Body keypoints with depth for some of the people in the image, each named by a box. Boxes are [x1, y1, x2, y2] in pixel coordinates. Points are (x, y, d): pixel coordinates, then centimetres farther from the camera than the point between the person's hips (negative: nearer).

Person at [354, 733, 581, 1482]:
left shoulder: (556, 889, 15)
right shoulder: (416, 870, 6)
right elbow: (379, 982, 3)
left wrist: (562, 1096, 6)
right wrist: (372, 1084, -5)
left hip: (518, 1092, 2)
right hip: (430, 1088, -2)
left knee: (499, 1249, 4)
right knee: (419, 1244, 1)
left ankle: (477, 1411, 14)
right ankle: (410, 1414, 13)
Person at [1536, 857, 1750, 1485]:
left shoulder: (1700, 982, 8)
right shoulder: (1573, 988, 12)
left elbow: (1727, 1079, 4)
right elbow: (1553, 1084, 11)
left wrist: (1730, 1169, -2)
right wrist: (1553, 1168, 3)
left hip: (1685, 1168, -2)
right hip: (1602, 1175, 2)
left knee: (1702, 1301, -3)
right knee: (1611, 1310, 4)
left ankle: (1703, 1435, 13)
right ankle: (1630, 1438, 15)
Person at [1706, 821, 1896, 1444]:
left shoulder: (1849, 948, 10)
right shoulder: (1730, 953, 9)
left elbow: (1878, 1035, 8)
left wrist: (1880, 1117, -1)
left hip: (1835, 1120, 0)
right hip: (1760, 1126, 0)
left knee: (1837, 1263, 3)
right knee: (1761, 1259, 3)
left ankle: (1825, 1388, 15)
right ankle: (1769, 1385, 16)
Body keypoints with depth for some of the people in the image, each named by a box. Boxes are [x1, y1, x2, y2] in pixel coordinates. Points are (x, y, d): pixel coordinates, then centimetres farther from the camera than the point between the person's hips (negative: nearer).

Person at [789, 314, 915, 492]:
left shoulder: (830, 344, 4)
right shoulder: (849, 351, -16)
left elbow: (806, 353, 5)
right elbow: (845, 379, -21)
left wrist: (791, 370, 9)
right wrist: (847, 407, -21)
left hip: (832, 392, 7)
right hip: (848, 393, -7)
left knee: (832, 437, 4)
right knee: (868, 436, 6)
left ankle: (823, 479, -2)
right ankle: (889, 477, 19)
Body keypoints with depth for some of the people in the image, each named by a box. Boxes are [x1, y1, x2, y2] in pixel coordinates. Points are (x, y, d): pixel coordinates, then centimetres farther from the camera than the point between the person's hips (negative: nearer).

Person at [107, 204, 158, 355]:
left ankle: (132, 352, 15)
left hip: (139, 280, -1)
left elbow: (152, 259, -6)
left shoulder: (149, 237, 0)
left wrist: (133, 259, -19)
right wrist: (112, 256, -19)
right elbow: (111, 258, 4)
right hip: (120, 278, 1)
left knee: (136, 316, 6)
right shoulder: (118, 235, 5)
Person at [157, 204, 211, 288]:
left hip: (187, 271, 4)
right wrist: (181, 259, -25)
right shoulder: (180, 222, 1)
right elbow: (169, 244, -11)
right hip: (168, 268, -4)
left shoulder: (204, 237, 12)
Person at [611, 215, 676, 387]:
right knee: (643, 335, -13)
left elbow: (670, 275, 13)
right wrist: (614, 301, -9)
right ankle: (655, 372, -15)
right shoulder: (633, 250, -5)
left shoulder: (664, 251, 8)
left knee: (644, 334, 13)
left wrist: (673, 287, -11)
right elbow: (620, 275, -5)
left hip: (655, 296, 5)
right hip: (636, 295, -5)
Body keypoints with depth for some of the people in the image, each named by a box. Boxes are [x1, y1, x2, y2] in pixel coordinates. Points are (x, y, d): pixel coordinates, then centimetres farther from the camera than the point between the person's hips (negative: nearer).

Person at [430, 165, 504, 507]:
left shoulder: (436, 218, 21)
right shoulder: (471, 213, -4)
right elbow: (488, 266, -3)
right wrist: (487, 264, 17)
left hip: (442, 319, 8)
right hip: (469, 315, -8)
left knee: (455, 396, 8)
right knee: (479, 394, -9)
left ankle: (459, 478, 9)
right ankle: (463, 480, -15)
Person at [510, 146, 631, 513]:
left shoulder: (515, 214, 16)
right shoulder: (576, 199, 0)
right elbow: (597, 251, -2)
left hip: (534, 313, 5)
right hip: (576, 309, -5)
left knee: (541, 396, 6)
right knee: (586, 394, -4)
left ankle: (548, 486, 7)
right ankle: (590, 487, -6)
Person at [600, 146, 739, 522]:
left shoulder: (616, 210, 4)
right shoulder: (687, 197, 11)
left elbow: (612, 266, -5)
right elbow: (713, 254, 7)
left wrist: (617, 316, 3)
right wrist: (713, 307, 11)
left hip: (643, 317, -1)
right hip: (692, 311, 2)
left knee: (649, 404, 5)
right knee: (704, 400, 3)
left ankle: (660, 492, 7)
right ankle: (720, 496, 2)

○ ○ ○

◆ Task brief
Can you repeat every line of the records above, word for word and unchanged from first to last?

◆ Answer to this problem
Body keypoints with depth for some of the people in the image, each named by a box. Boxes are [x1, y1, x2, y2] in pixel coordinates. Points are (x, y, d): pixel coordinates, then centimetres farther from the camera than the point between the person's hips (negative: nearer).

Person at [354, 733, 581, 1482]:
left shoulder: (556, 889, 15)
right shoulder: (416, 870, 6)
right elbow: (379, 982, 3)
left wrist: (562, 1096, 6)
right wrist: (372, 1084, -5)
left hip: (518, 1092, 2)
right hip: (430, 1088, -2)
left knee: (499, 1249, 4)
right knee: (419, 1244, 1)
left ankle: (477, 1411, 14)
right ankle: (410, 1414, 13)
Person at [1536, 857, 1750, 1485]:
left shoulder: (1700, 982, 8)
right shoulder: (1573, 988, 12)
left elbow: (1727, 1079, 4)
right elbow: (1553, 1084, 11)
left wrist: (1730, 1169, -2)
right wrist: (1553, 1168, 3)
left hip: (1685, 1168, -2)
right hip: (1602, 1175, 2)
left knee: (1702, 1301, -3)
right knee: (1611, 1310, 4)
left ankle: (1703, 1435, 13)
right ankle: (1630, 1438, 15)
Person at [1706, 821, 1896, 1444]:
left shoulder: (1849, 948, 10)
right shoulder: (1730, 953, 9)
left elbow: (1878, 1035, 8)
left wrist: (1880, 1117, -1)
left hip: (1835, 1120, 0)
right hip: (1760, 1126, 0)
left knee: (1837, 1263, 3)
right knee: (1761, 1259, 3)
left ankle: (1825, 1388, 15)
right ankle: (1769, 1385, 16)
Body keypoints with depth for some of the people in the image, each named by a box. Boxes are [x1, y1, x2, y2] in pixel coordinates. Points are (x, y, d): pixel coordinates, then centimetres farther from the camera than the point between the person's hips (negative: nearer).

Person at [789, 314, 915, 492]:
left shoulder: (830, 344, 4)
right shoulder: (849, 351, -16)
left elbow: (806, 353, 5)
right elbow: (845, 379, -21)
left wrist: (791, 370, 9)
right wrist: (847, 407, -21)
left hip: (832, 392, 7)
right hip: (848, 393, -7)
left knee: (832, 437, 4)
right knee: (868, 436, 6)
left ankle: (823, 479, -2)
right ankle: (889, 477, 19)
Body keypoints with depth for some of the people in the image, each named by a box. Boxes are [x1, y1, x2, y2] in pixel coordinates. Points are (x, y, d): pixel coordinates, then centimetres farther from the camera than the point between the person's hips (negative: nearer).

Person at [107, 204, 158, 355]:
left ankle: (132, 352, 15)
left hip: (139, 280, -1)
left elbow: (152, 259, -6)
left shoulder: (149, 237, 0)
left wrist: (133, 259, -19)
right wrist: (112, 256, -19)
right elbow: (111, 258, 4)
right hip: (120, 278, 1)
left knee: (136, 316, 6)
right shoulder: (118, 235, 5)
Person at [157, 204, 211, 288]:
left hip: (187, 271, 4)
right wrist: (181, 259, -25)
right shoulder: (180, 222, 1)
right elbow: (169, 244, -11)
right hip: (168, 268, -4)
left shoulder: (204, 237, 12)
Person at [611, 215, 676, 387]:
right knee: (643, 335, -13)
left elbow: (670, 275, 13)
right wrist: (614, 301, -9)
right ankle: (655, 372, -15)
right shoulder: (633, 250, -5)
left shoulder: (664, 251, 8)
left knee: (644, 334, 13)
left wrist: (673, 287, -11)
right elbow: (620, 275, -5)
left hip: (655, 296, 5)
right hip: (636, 295, -5)
Body keypoints with depth for some of the people in the image, each named by a box. Boxes are [x1, y1, x2, y2] in pixel coordinates. Points are (x, y, d): pixel coordinates, then centimetres farther from the camera than the point between the person's hips (negative: nearer).

Person at [430, 165, 504, 507]:
left shoulder: (436, 218, 21)
right shoulder: (471, 213, -4)
right elbow: (488, 266, -3)
right wrist: (487, 264, 17)
left hip: (442, 319, 8)
right hip: (469, 315, -8)
left knee: (455, 396, 8)
right knee: (479, 394, -9)
left ankle: (459, 478, 9)
right ankle: (463, 480, -15)
Person at [510, 146, 631, 513]:
left shoulder: (515, 214, 16)
right shoulder: (576, 199, 0)
right elbow: (597, 251, -2)
left hip: (534, 313, 5)
right hip: (576, 309, -5)
left knee: (541, 396, 6)
right knee: (586, 394, -4)
left ankle: (548, 486, 7)
right ankle: (590, 487, -6)
Person at [600, 146, 739, 522]:
left shoulder: (616, 210, 4)
right shoulder: (687, 197, 11)
left elbow: (612, 266, -5)
right elbow: (713, 254, 7)
left wrist: (617, 316, 3)
right wrist: (713, 307, 11)
left hip: (643, 317, -1)
right hip: (692, 311, 2)
left knee: (649, 404, 5)
right knee: (704, 400, 3)
left ankle: (660, 492, 7)
right ankle: (720, 496, 2)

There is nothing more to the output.